Segment Start: PROVIDED MATERIAL

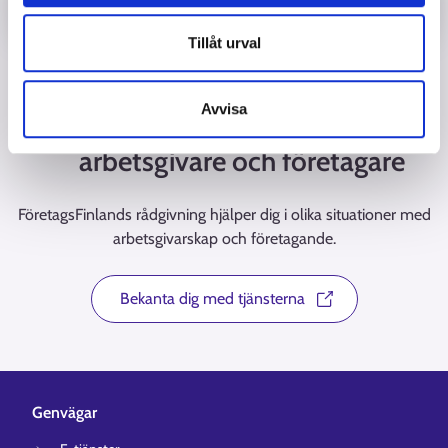
Tillåt urval
Avvisa
Rådgivningstjänster för
arbetsgivare och företagare
FöretagsFinlands rådgivning hjälper dig i olika situationer med
arbetsgivarskap och företagande.
Bekanta dig med tjänsterna
Genvägar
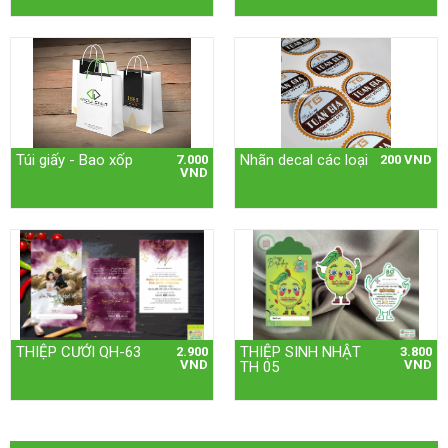
Túi giấy - Bao xốp
Nhãn decal các loại
7.000
200 VND
VND
THIỆP CƯỚI QH-63
THIỆP SINH NHẬT
2.900
3.800
VND
VND
TH 05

Segment End: PROVIDED MATERIAL

_TASK OBJECTIVE_
Without including any picture, print all of the entries above exactly.

_RESULT FOR THIS EXERCISE_
Tillåt urval
Avvisa
Rådgivningstjänster för
arbetsgivare och företagare
FöretagsFinlands rådgivning hjälper dig i olika situationer med
arbetsgivarskap och företagande.
Bekanta dig med tjänsterna
Genvägar
Túi giấy - Bao xốp
Nhãn decal các loại
7.000
200 VND
VND
THIỆP CƯỚI QH-63
THIỆP SINH NHẬT
2.900
3.800
VND
VND
TH 05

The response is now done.